Aufgrund der neuen Zusammensetzung der Mitglieder entwickelte sich die RSG St. Georg Merbeck zu einem Reitverein, der vor allem den Fahrsportbegeisterten, als den Kutschfahrern, ein willkommenes Zuhause bietet.
Wenn auch keine großen Turniere im Springen und der Dressur mehr stattfinden, so zeichnet sich die RSG St. Georg Merbeck durch ihre weit über die Region hinaus beliebten Veranstaltungen aus, wie dem Osterritt, dem Orientierungsritt, dem Herbstritt, der Pferdesegnung und einem zünftig traditionellen Weihnachtsfest in der Timmermanschen Scheune. Das Gelände hinter dem Landgasthaus Timmermans ist seit rund vier Jahren der Treffpunkt und der Veranstaltungsort für alle Vereinsaktivitäten um die RSG St. Georg Merbeck. Ohne die freundliche Unterstützung der Familie Renate und Johannes Timmermans wäre es für die RSG schwierig gewesen, ihr jährliches Veranstaltungsprogramm durchzusetzen. Seit zwei Jahren finden hier nicht nur die regelmäßigen Vereinssitzungen statt, sondern ist Timmermans auch der Ausgangspunkt aller reiterlichen Veranstaltungen.

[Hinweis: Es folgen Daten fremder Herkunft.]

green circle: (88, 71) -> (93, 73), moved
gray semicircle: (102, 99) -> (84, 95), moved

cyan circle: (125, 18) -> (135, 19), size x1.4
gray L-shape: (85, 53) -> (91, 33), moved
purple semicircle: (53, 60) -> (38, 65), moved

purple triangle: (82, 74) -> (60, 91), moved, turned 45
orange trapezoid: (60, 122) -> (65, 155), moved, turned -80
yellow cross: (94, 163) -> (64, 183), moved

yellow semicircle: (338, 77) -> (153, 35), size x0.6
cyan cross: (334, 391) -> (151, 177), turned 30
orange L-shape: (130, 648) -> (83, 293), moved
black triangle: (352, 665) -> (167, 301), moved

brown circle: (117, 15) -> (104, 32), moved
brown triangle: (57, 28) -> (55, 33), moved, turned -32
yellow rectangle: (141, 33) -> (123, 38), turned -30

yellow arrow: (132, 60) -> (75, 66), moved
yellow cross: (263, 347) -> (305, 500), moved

Neue Heimat in Schwaam seit 2002
Im letzten Jahr, 2005, konnte die RSG wieder an ihre alten Erfolge und an ihre Bedeutung für den Reitsport in der Region anknüpfen. Mit der erstmaligen Ausrichtung der Kreismeisterschaft im Fahrsport, ein- und zweispännig, Klein- und Großpferde, veranstaltete die RSG ein zweitägiges Fahrturnier, das mit großer Begeisterung von den Menschen der Umgebung und allen Reiterfreunden aufgenommen wurde. Das die RSG auch gleich zwei Kreismeister 2005 stellte, war für die Mitglieder der schönste Lohn für ihren Einsatz.

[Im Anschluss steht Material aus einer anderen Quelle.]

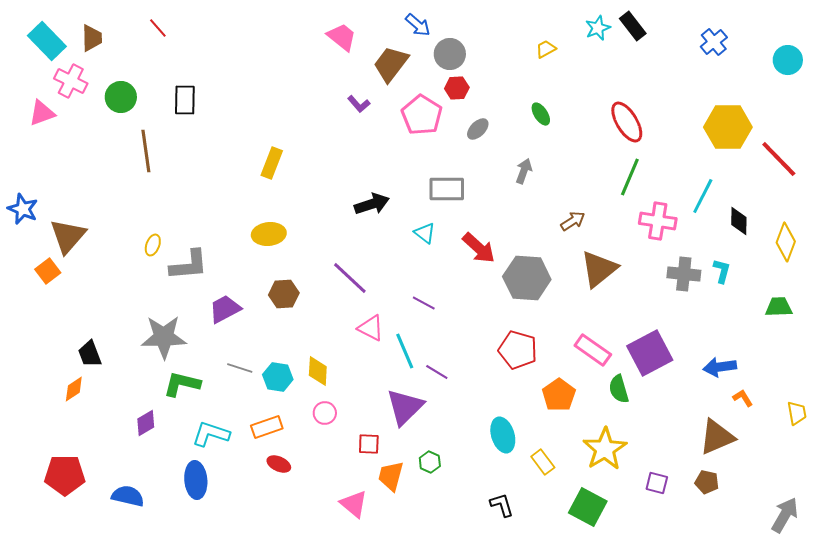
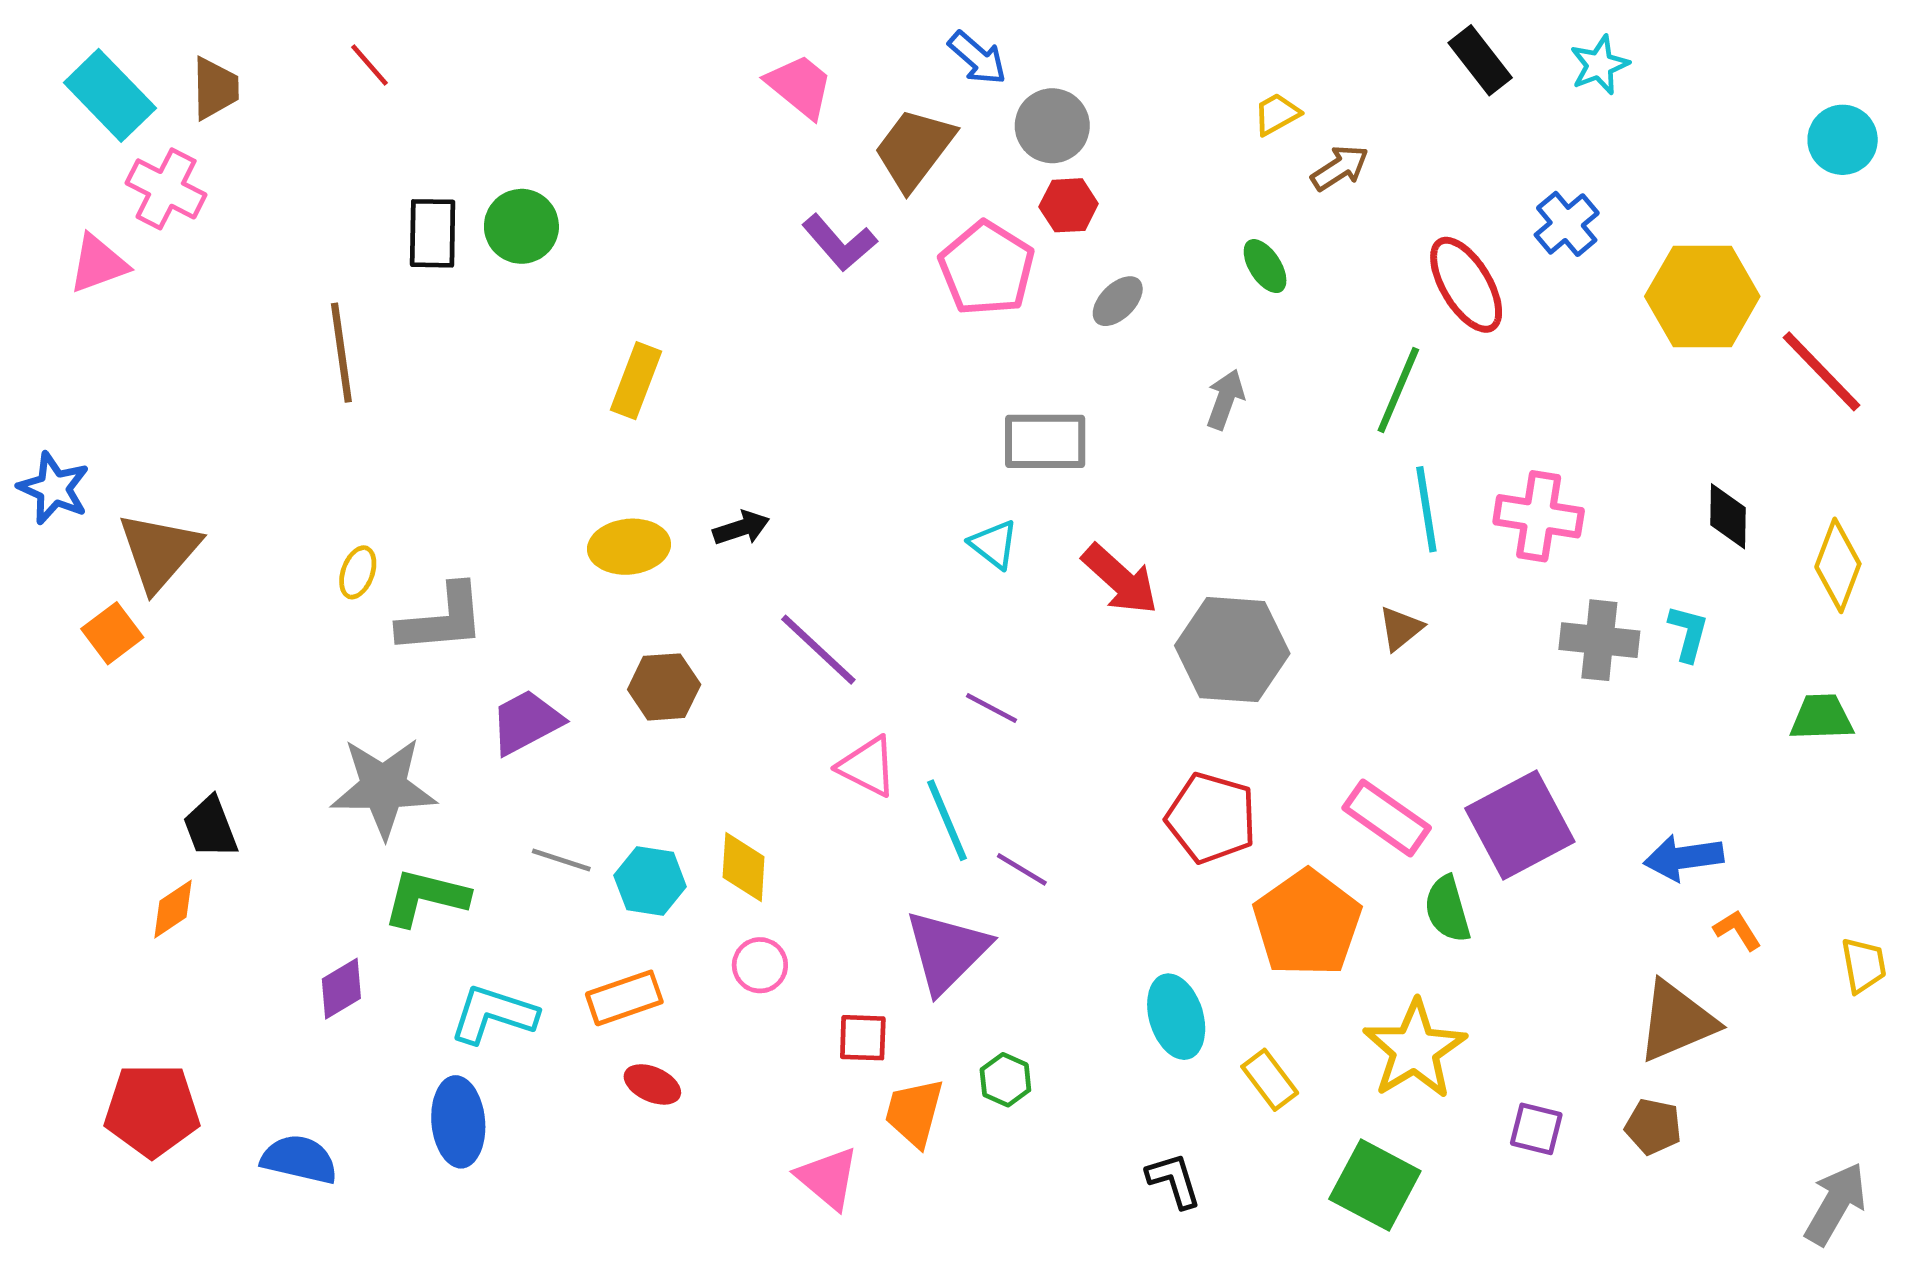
cyan star: (598, 28) -> (1599, 65), moved
blue cross: (714, 42) -> (1567, 224), moved
green circle: (121, 97) -> (521, 226), moved
purple L-shape: (359, 104) -> (839, 243), size x1.4
green line: (630, 177) -> (1398, 390), moved
cyan line: (703, 196) -> (1426, 509), moved, turned -36
black arrow: (372, 204) -> (741, 528), moved, size x0.7
brown arrow: (573, 221) -> (1340, 168), moved
brown triangle: (599, 269) -> (1401, 628), size x0.5
orange pentagon: (559, 395) -> (1307, 923), size x1.4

Auch in diesem Jahr ist die RSG St.Georg Merbeck Ausrichter der diesjährigen Kreismeisterschaft und konnte mit der integrierten Stadtmeisterschaft diese Veranstaltung erfolgreich erweitern.
Ein Verein, der in seiner Entwicklung viele Hürden nehmen musste, viele Tiefen überdauert hat und heute mit dem Schwerpunkt Fahren eine Lücke in der hiesigen Vereinswelt des Reit- und Fahrsports erfolgreich schließen konnte.